Stored items
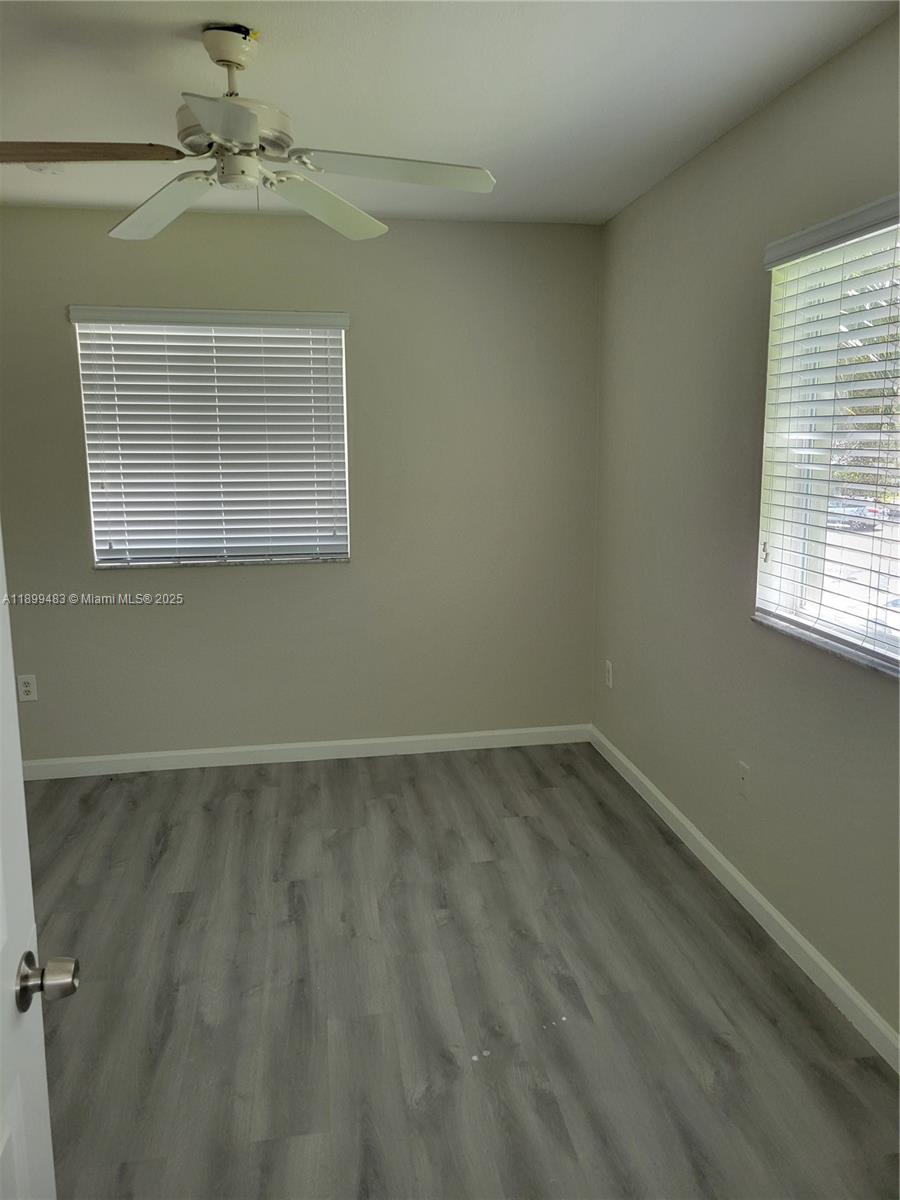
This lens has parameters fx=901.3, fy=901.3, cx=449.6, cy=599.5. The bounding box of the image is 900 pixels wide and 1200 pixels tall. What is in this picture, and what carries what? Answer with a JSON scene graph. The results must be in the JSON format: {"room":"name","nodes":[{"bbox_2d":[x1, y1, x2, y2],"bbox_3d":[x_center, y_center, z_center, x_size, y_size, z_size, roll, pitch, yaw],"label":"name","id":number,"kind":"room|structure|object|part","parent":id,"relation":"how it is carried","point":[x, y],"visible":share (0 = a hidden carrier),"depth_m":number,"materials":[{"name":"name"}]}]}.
{"room":"bedroom","nodes":[
{"label":"bedroom","id":0,"kind":"room"},
{"bbox_2d":[0,207,604,762],"bbox_3d":[-0.899,-0.442,4.125,3.301,2.450,0.161,-2,10,-9],"label":"back wall","id":1,"kind":"structure","parent":0,"point":[238,588],"depth_m":4.11,"materials":[{"name":"grey paint"}]},
{"bbox_2d":[17,674,37,702],"bbox_3d":[-1.883,0.393,4.011,0.072,0.117,0.008,-2,10,-9],"label":"wall socket","id":2,"kind":"object","parent":1,"relation":"attached to","point":[28,689],"visible":0.99,"depth_m":4.01,"materials":[{"name":"white plastic"}]},
{"bbox_2d":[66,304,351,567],"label":"window blind","id":3,"kind":"object","parent":1,"relation":"attached to","point":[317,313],"visible":0.94,"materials":[{"name":"white plastic"}]},
{"bbox_2d":[72,309,350,569],"bbox_3d":[-1.030,-0.706,4.066,1.120,1.100,0.092,-2,10,-9],"label":"window","id":4,"kind":"structure","parent":1,"relation":"in","point":[216,543],"depth_m":4.05,"materials":[{"name":"white plastic"}]},
{"bbox_2d":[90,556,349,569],"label":"window sill","id":5,"kind":"structure","parent":1,"relation":"attached to","point":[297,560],"depth_m":4.06,"materials":[{"name":"stone"}]},
{"bbox_2d":[15,724,592,779],"bbox_3d":[-0.818,0.729,4.272,3.084,0.087,0.014,-2,10,-9],"label":"baseboard","id":6,"kind":"structure","parent":1,"relation":"attached to","point":[283,747],"depth_m":4.28,"materials":[{"name":"white paint"}]},
{"bbox_2d":[0,0,899,227],"bbox_3d":[-0.571,-1.308,1.664,3.484,0.113,4.738,-2,10,-9],"label":"ceiling","id":7,"kind":"structure","parent":0,"point":[426,139],"depth_m":2.44,"materials":[{"name":"white paint"}]},
{"bbox_2d":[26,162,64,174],"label":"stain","id":8,"kind":"object","parent":7,"relation":"attached to","point":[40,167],"visible":0.56,"depth_m":3.10,"materials":[{"name":"white plastic"}]},
{"bbox_2d":[1,20,494,247],"bbox_3d":[-0.528,-1.153,2.158,1.190,0.394,1.179,1,10,6],"label":"ceiling fan","id":9,"kind":"object","parent":7,"relation":"hanging from","point":[243,114],"visible":0.99,"depth_m":2.15,"materials":[{"name":"white metal"}]},
{"bbox_3d":[-0.882,-0.987,1.993,0.518,0.041,0.215,1,10,6],"label":"blade","id":10,"kind":"part","parent":9,"relation":"part of","materials":[{"name":"brown wood"}]},
{"bbox_3d":[-0.732,-1.012,2.337,0.510,0.054,0.294,9,14,42],"label":"blade","id":11,"kind":"part","parent":9,"relation":"part of","materials":[{"name":"white wood"}]},
{"bbox_3d":[-0.423,-0.921,1.761,0.246,0.039,0.445,-2,10,-9],"label":"blade","id":12,"kind":"part","parent":9,"relation":"part of","materials":[{"name":"wood"}]},
{"bbox_3d":[-0.333,-1.026,2.368,0.274,0.064,0.491,1,10,6],"label":"blade","id":13,"kind":"part","parent":9,"relation":"part of","materials":[{"name":"white wood"}]},
{"bbox_3d":[-0.126,-1.012,2.138,0.499,0.044,0.275,-2,10,-9],"label":"blade","id":14,"kind":"part","parent":9,"relation":"part of","materials":[{"name":"white wood"}]},
{"bbox_2d":[16,739,899,1199],"bbox_3d":[-0.524,1.235,2.024,3.645,0.100,4.968,-2,10,-9],"label":"floor","id":15,"kind":"structure","parent":0,"point":[436,780],"depth_m":2.47,"materials":[{"name":"grey laminate"}]},
{"bbox_2d":[0,533,75,1199],"bbox_3d":[-0.477,0.381,0.723,0.196,2.038,0.915,-2,10,-9],"label":"door","id":16,"kind":"structure","parent":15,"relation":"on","point":[1,765],"depth_m":1.10,"materials":[{"name":"white paint"}]},
{"bbox_3d":[-0.491,0.450,1.082,0.071,0.057,0.056,-2,10,-9],"label":"doorknob","id":17,"kind":"part","parent":16,"relation":"part of","materials":[{"name":"silver metal"}]},
{"bbox_2d":[590,5,899,1047],"bbox_3d":[1.130,-0.109,2.105,0.160,2.452,4.537,-2,10,-9],"label":"right wall","id":18,"kind":"structure","parent":0,"point":[656,777],"depth_m":2.89,"materials":[{"name":"paint"}]},
{"bbox_2d":[604,659,612,688],"bbox_3d":[0.742,0.350,4.234,0.008,0.119,0.071,-2,10,-9],"label":"wall socket","id":19,"kind":"object","parent":18,"relation":"attached to","point":[607,676],"visible":0.99,"depth_m":4.22,"materials":[{"name":"white plastic"}]},
{"bbox_2d":[737,762,750,798],"bbox_3d":[0.953,0.591,2.937,0.013,0.117,0.073,-2,10,-9],"label":"wall socket","id":20,"kind":"object","parent":18,"relation":"attached to","point":[742,770],"visible":0.99,"depth_m":2.93,"materials":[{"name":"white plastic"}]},
{"bbox_2d":[589,724,899,1073],"bbox_3d":[1.039,1.049,2.406,0.015,0.088,4.252,-2,10,-9],"label":"baseboard","id":21,"kind":"structure","parent":18,"relation":"attached to","point":[785,923],"depth_m":2.76,"materials":[{"name":"white paint"}]},
{"bbox_2d":[750,612,899,678],"bbox_3d":[1.090,0.163,2.196,0.100,0.023,1.258,-2,10,-9],"label":"window sill","id":22,"kind":"structure","parent":18,"relation":"attached to","point":[829,646],"depth_m":2.40,"materials":[{"name":"stone"}]},
{"bbox_2d":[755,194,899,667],"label":"window blind","id":23,"kind":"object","parent":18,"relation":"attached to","point":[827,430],"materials":[{"name":"white plastic"}]},
{"bbox_2d":[757,202,899,673],"bbox_3d":[1.129,-0.372,2.133,0.089,1.082,1.285,-2,10,-9],"label":"window","id":24,"kind":"structure","parent":18,"relation":"in","point":[896,634],"depth_m":2.53,"materials":[{"name":"white plastic"}]},
{"label":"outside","id":25,"kind":"structure","parent":0,"visible":0},
{"label":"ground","id":26,"kind":"structure","parent":25,"visible":0},
{"bbox_2d":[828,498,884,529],"label":"car","id":27,"kind":"object","parent":26,"relation":"on","point":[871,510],"visible":0.34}
]}

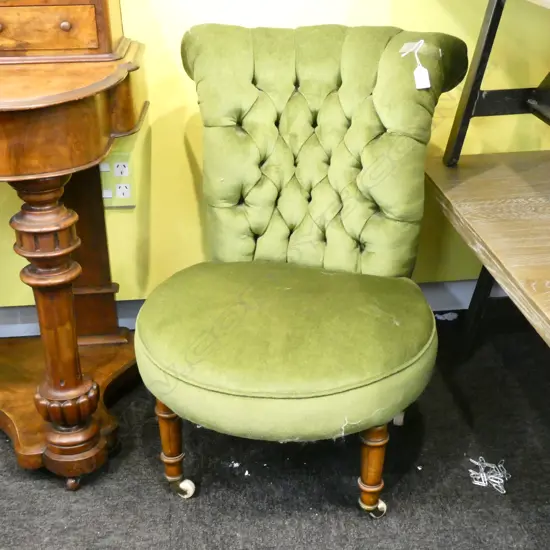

_ACTION ITEM_: From the first line to the last, repeat the entries exactly and leave out the pictures.

_THE COMPLETED TASK_:
This lens has parameters fx=901.3, fy=901.3, cx=449.6, cy=599.5. The bounding box of the image is 900 pixels wide and 1200 pixels tall. What is in this picture, and what carries what? Answer with a JSON scene graph. The results must be in the JSON format: {"room":"name","nodes":[{"bbox_2d":[x1, y1, x2, y2],"bbox_3d":[x_center, y_center, z_center, x_size, y_size, z_size, roll, pitch, yaw],"label":"name","id":number,"kind":"room|structure|object|part","parent":id,"relation":"how it is carried","point":[x, y],"visible":share (0 = a hidden carrier),"depth_m":number,"materials":[{"name":"name"}]}]}.
{"room":"bedroom","nodes":[
{"label":"bedroom","id":0,"kind":"room"},
{"bbox_2d":[0,207,604,762],"bbox_3d":[-0.899,-0.442,4.125,3.301,2.450,0.161,-2,10,-9],"label":"back wall","id":1,"kind":"structure","parent":0,"point":[238,588],"depth_m":4.11,"materials":[{"name":"grey paint"}]},
{"bbox_2d":[17,674,37,702],"bbox_3d":[-1.883,0.393,4.011,0.072,0.117,0.008,-2,10,-9],"label":"wall socket","id":2,"kind":"object","parent":1,"relation":"attached to","point":[28,689],"visible":0.99,"depth_m":4.01,"materials":[{"name":"white plastic"}]},
{"bbox_2d":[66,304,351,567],"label":"window blind","id":3,"kind":"object","parent":1,"relation":"attached to","point":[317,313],"visible":0.94,"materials":[{"name":"white plastic"}]},
{"bbox_2d":[72,309,350,569],"bbox_3d":[-1.030,-0.706,4.066,1.120,1.100,0.092,-2,10,-9],"label":"window","id":4,"kind":"structure","parent":1,"relation":"in","point":[216,543],"depth_m":4.05,"materials":[{"name":"white plastic"}]},
{"bbox_2d":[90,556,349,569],"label":"window sill","id":5,"kind":"structure","parent":1,"relation":"attached to","point":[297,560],"depth_m":4.06,"materials":[{"name":"stone"}]},
{"bbox_2d":[15,724,592,779],"bbox_3d":[-0.818,0.729,4.272,3.084,0.087,0.014,-2,10,-9],"label":"baseboard","id":6,"kind":"structure","parent":1,"relation":"attached to","point":[283,747],"depth_m":4.28,"materials":[{"name":"white paint"}]},
{"bbox_2d":[0,0,899,227],"bbox_3d":[-0.571,-1.308,1.664,3.484,0.113,4.738,-2,10,-9],"label":"ceiling","id":7,"kind":"structure","parent":0,"point":[426,139],"depth_m":2.44,"materials":[{"name":"white paint"}]},
{"bbox_2d":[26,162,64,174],"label":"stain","id":8,"kind":"object","parent":7,"relation":"attached to","point":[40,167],"visible":0.56,"depth_m":3.10,"materials":[{"name":"white plastic"}]},
{"bbox_2d":[1,20,494,247],"bbox_3d":[-0.528,-1.153,2.158,1.190,0.394,1.179,1,10,6],"label":"ceiling fan","id":9,"kind":"object","parent":7,"relation":"hanging from","point":[243,114],"visible":0.99,"depth_m":2.15,"materials":[{"name":"white metal"}]},
{"bbox_3d":[-0.882,-0.987,1.993,0.518,0.041,0.215,1,10,6],"label":"blade","id":10,"kind":"part","parent":9,"relation":"part of","materials":[{"name":"brown wood"}]},
{"bbox_3d":[-0.732,-1.012,2.337,0.510,0.054,0.294,9,14,42],"label":"blade","id":11,"kind":"part","parent":9,"relation":"part of","materials":[{"name":"white wood"}]},
{"bbox_3d":[-0.423,-0.921,1.761,0.246,0.039,0.445,-2,10,-9],"label":"blade","id":12,"kind":"part","parent":9,"relation":"part of","materials":[{"name":"wood"}]},
{"bbox_3d":[-0.333,-1.026,2.368,0.274,0.064,0.491,1,10,6],"label":"blade","id":13,"kind":"part","parent":9,"relation":"part of","materials":[{"name":"white wood"}]},
{"bbox_3d":[-0.126,-1.012,2.138,0.499,0.044,0.275,-2,10,-9],"label":"blade","id":14,"kind":"part","parent":9,"relation":"part of","materials":[{"name":"white wood"}]},
{"bbox_2d":[16,739,899,1199],"bbox_3d":[-0.524,1.235,2.024,3.645,0.100,4.968,-2,10,-9],"label":"floor","id":15,"kind":"structure","parent":0,"point":[436,780],"depth_m":2.47,"materials":[{"name":"grey laminate"}]},
{"bbox_2d":[0,533,75,1199],"bbox_3d":[-0.477,0.381,0.723,0.196,2.038,0.915,-2,10,-9],"label":"door","id":16,"kind":"structure","parent":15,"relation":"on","point":[1,765],"depth_m":1.10,"materials":[{"name":"white paint"}]},
{"bbox_3d":[-0.491,0.450,1.082,0.071,0.057,0.056,-2,10,-9],"label":"doorknob","id":17,"kind":"part","parent":16,"relation":"part of","materials":[{"name":"silver metal"}]},
{"bbox_2d":[590,5,899,1047],"bbox_3d":[1.130,-0.109,2.105,0.160,2.452,4.537,-2,10,-9],"label":"right wall","id":18,"kind":"structure","parent":0,"point":[656,777],"depth_m":2.89,"materials":[{"name":"paint"}]},
{"bbox_2d":[604,659,612,688],"bbox_3d":[0.742,0.350,4.234,0.008,0.119,0.071,-2,10,-9],"label":"wall socket","id":19,"kind":"object","parent":18,"relation":"attached to","point":[607,676],"visible":0.99,"depth_m":4.22,"materials":[{"name":"white plastic"}]},
{"bbox_2d":[737,762,750,798],"bbox_3d":[0.953,0.591,2.937,0.013,0.117,0.073,-2,10,-9],"label":"wall socket","id":20,"kind":"object","parent":18,"relation":"attached to","point":[742,770],"visible":0.99,"depth_m":2.93,"materials":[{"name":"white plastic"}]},
{"bbox_2d":[589,724,899,1073],"bbox_3d":[1.039,1.049,2.406,0.015,0.088,4.252,-2,10,-9],"label":"baseboard","id":21,"kind":"structure","parent":18,"relation":"attached to","point":[785,923],"depth_m":2.76,"materials":[{"name":"white paint"}]},
{"bbox_2d":[750,612,899,678],"bbox_3d":[1.090,0.163,2.196,0.100,0.023,1.258,-2,10,-9],"label":"window sill","id":22,"kind":"structure","parent":18,"relation":"attached to","point":[829,646],"depth_m":2.40,"materials":[{"name":"stone"}]},
{"bbox_2d":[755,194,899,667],"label":"window blind","id":23,"kind":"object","parent":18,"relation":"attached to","point":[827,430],"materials":[{"name":"white plastic"}]},
{"bbox_2d":[757,202,899,673],"bbox_3d":[1.129,-0.372,2.133,0.089,1.082,1.285,-2,10,-9],"label":"window","id":24,"kind":"structure","parent":18,"relation":"in","point":[896,634],"depth_m":2.53,"materials":[{"name":"white plastic"}]},
{"label":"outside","id":25,"kind":"structure","parent":0,"visible":0},
{"label":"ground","id":26,"kind":"structure","parent":25,"visible":0},
{"bbox_2d":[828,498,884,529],"label":"car","id":27,"kind":"object","parent":26,"relation":"on","point":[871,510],"visible":0.34}
]}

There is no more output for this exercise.